Jangan sampai akibat stigmatisasi, mereka justru ditolak oleh masyarakat dan malah menjadi penjahat yang lebih besar. Jangan lupa pula, ada banyak residivis di negeri ini yang menandakan lembaga pemasyarakatan kita belum sempurna.
Idealnya, fasilitas di lembaga pembinaan khusus anak (LPKA), lapas, dan lapas perempuan juga ramah terhadap anak. Setidaknya anak yang berkonflik dengan hukum tetap mendapatkan hak pendidikan sesuai amanat Undang-Undang Dasar 1945. Persoalannya, terkadang proses hukum begitu panjang dan melelahkan sehingga proses belajar-mengajar menjadi terbengkalai.
Ke depan, sebaiknya perlu dipikirkan proses hukum yang lebih sederhana. Tentu diiringi jaminan terhadap kerahasiaan identitas dari anak berkonflik dengan hukum. Walau lebih baik lagi jika alternatif pemidanaan—yang tidak berupa pemenjaraan, yang diterapkan bagi anak-anak itu.
Dukungan dari orangtua dan lingkungan juga begitu penting. Mereka ini adalah anak-anak kita juga. Walau sayangnya, dari reportase Kompas, didapati masih ada banyak ”anak-anak hilang” yang kehilangan dukungan dari orangtua. Apabila hal itu terus terjadi, bagaimana mereka bisa menjadi anak yang kembali ke jalan yang benar?

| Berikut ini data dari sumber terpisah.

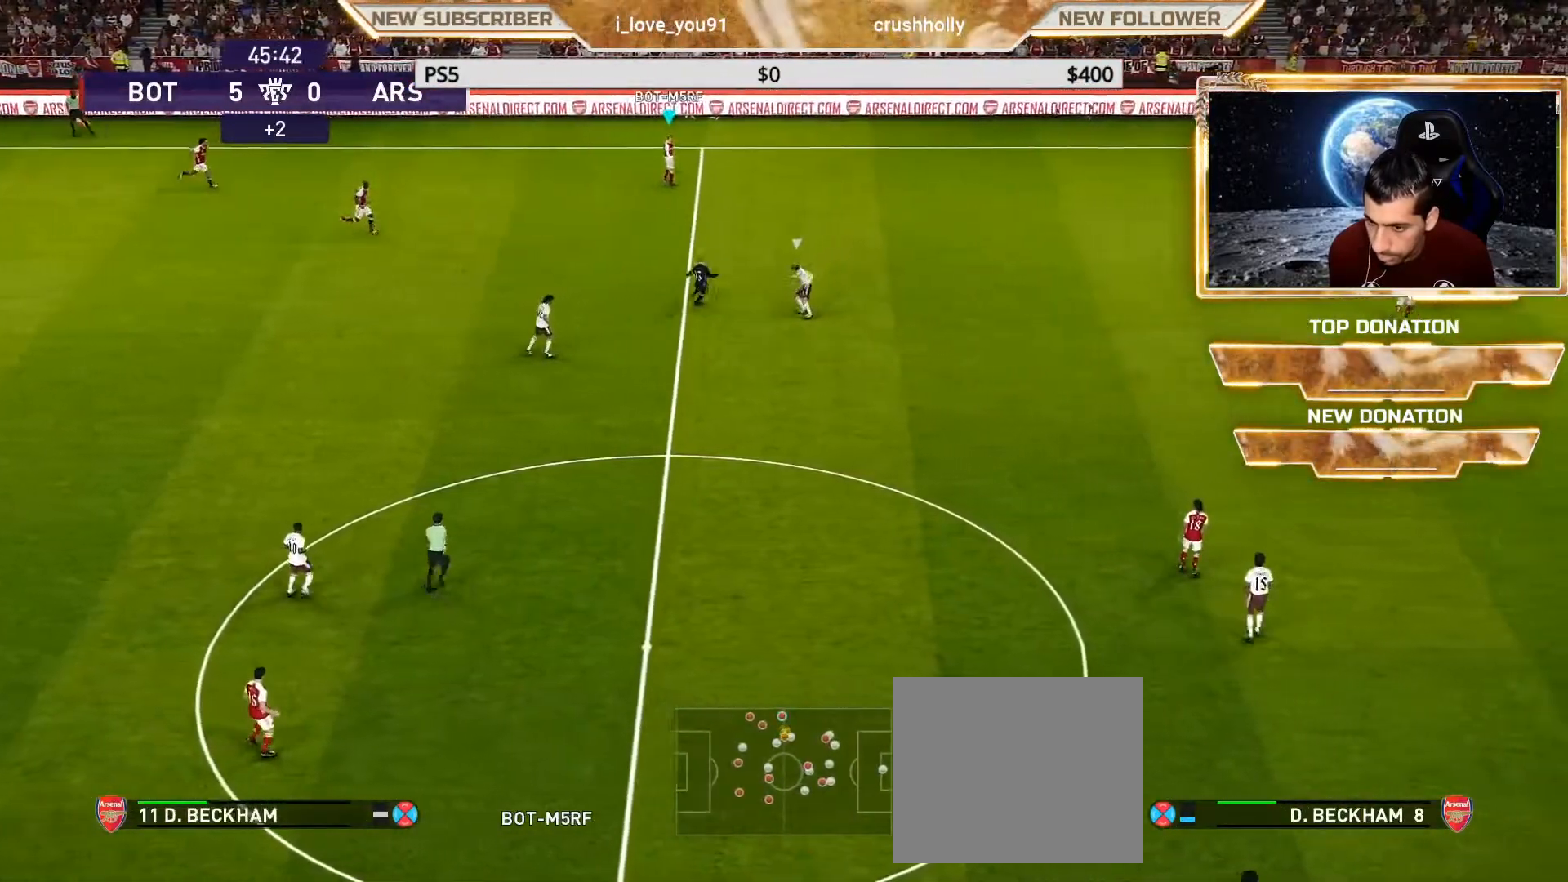
{"buttons": ["CROSS"], "left_stick": "right", "right_stick": "center", "events": [[383, "CROSS", "down"]]}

Dari liputan Kompas tahun 1971 silam, terkait anak-anak terpidana, terungkap bahwa sebagian besar kejahatan mereka dipicu oleh putus sekolah, tidak fokus dalam sekolah, ketidakharmonisan dalam rumah tangga (hubungan orangtua) hingga kemiskinan. Kiranya, akar masalahnya tidak berubah. Apabila hal-hal itu dapat dibenahi, kiranya jumlah anak yang berkonflik dengan hukum dapat berkurang.